Hamburger comparison


This is a comparison between regular hamburger and hamburger that is adulterated with extraneous material, tofu, black bean, and brown rice.

Regular white bread, regular crumb, characterless hamburger buns are prepared the usual way as dinner rolls with commercial yeast and all purpose flour. 


One cup of hot water determined the amounts of everything that followed. Two cups of all purpose flour for a baker's ratio of 100%. Additional flour to 1/4 cup added in increments until a sturdy dough is formed. 2 level teaspoons refined sugar to jumpstart the yeast. 1/2 teaspoon kosher salt, generous grind of cracked pepper. 

Only one cup of flour is added for the initial proof along with a minimal amount of sugar. One cup of flour is held in reserve. The loose wet mixture is allowed to proof. The mixture foams and expands impressively. The second half of the flour is added along with the salt and in this case generous grinds of pepper. The additional flour is blended with increments of flour by the tablespoon until a sturdy dough forms in the processor. 

The first proof gave the yeast the best of all possible worlds to go forth and multiply as yeast is wont to carry on, uninhibited by salt, without a care in the world for resource conservation. The second addition of flour increases the food resource for the yeast while simultaneously buffering the yeast action with salt. But by this time the yeast has already multiplied impressively and hardly dissuaded by the salt buffer. The blending of the additional second half of flour amounts to the 'punchdown' deflation signified in common bread recipes. That deflation is intended to produce even crumb with no large internal air holes that are the hallmark of artisan bread. In this case, for this purpose, we do not want that. 

So the flour is doubled to its full amount, and the salt is added. Incidentally, freshly cracked black pepper is added too, but that is unusual for hamburger buns and probably unappreciated by most, especially children, who would generally prefer plain white bread with perfectly even crumb and devoid of character even minimal and soft crust. 

The buns are formed as tiny boules ↓ but they can as easily be rolled by hand into simple balls. 


The boules are proofed for a period, shorter than you might imagine since the initial proof was so much more thorough than the customary proving the yeast is alive. This yeast needs no such proving, I know it is alive, so I proceed with techniques learned from handling sourdough cultures which are less forgiving and involve slurries with baker's percentages of 50% - 60%, that is, slurries with half the final amount of flour. 

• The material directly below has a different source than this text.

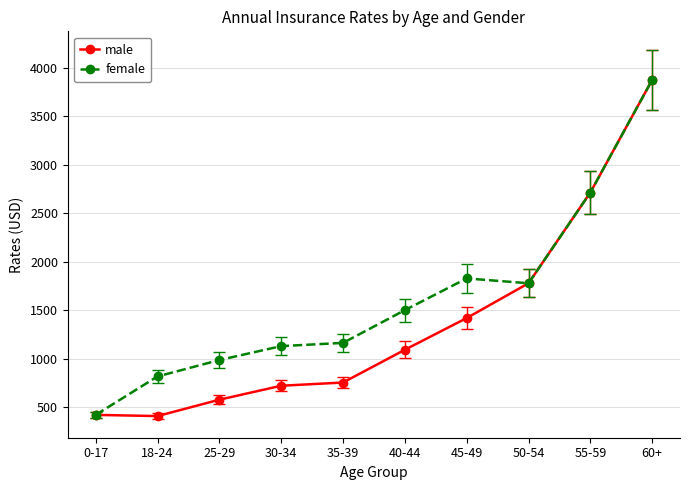

At which category does the chart reach its peak across all series?

60+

They are ready to accept sesame seeds. I learned that egg white is much better to hold onto the seeds. Today I am eggless so the boules were painted with olive oil instead. The olive oil did not help the sesame seeds adhere. They kept coming off in my hands after the buns were baked. 



But they sure are pretty. 


Two ground chuck meat patties are weighed out to 7 oz. each, which is quite large for hamburger patties, half that size is more reasonable. Black beans and brown rice are milled together in a coffee bean mill to a fine powder. The combined powders  are then mixed with approximately 1 oz of firm tofu and then with one of the 7 oz. meat patties. 






ARTS !

The combined meat patty now weighs 9 + 5/8 oz with its additional ingredients of tofu, black bean and rice, so a portion is removed and the combined patty is reduced to 7 oz., producing a third tiny combined meat patty of 2 + 5/8 oz. 

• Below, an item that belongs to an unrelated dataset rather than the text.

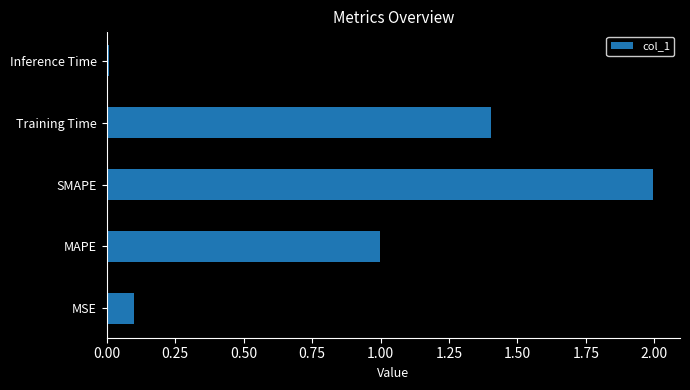

What is the ratio of the value at SMAPE to the value at Training Time?

1.4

The cheese is Mexican Oaxacan farmer's style cheese, a regional favorite around these parts, and which goes surprisingly well with these hamburgers. 

Conclusion: Straight beef is best. 

Actually, I got mixed up. I thought I was eating the straight beef version when I was actually eating the combined version. It wasn't until I cut the beef version in half that I realized it is much more red inside than the combined version which was cooked throughout. From a carnivorous point of view, the 100% beef version is more satisfying. They are both equally moist, the straight version slightly more flavorful. The combined version is not more interesting. 

Determination: When it comes to hamburgers, just form patties from ground beef and forget about mixing in vegetative ingredients. Have those other things on the side, or on top of the burger if you must, but not on the inside of the beef patties.

2 comments:

Anonymous said...

Hey there

Anonymous said...

Have you tried substituting one-third pork sausage into the beef?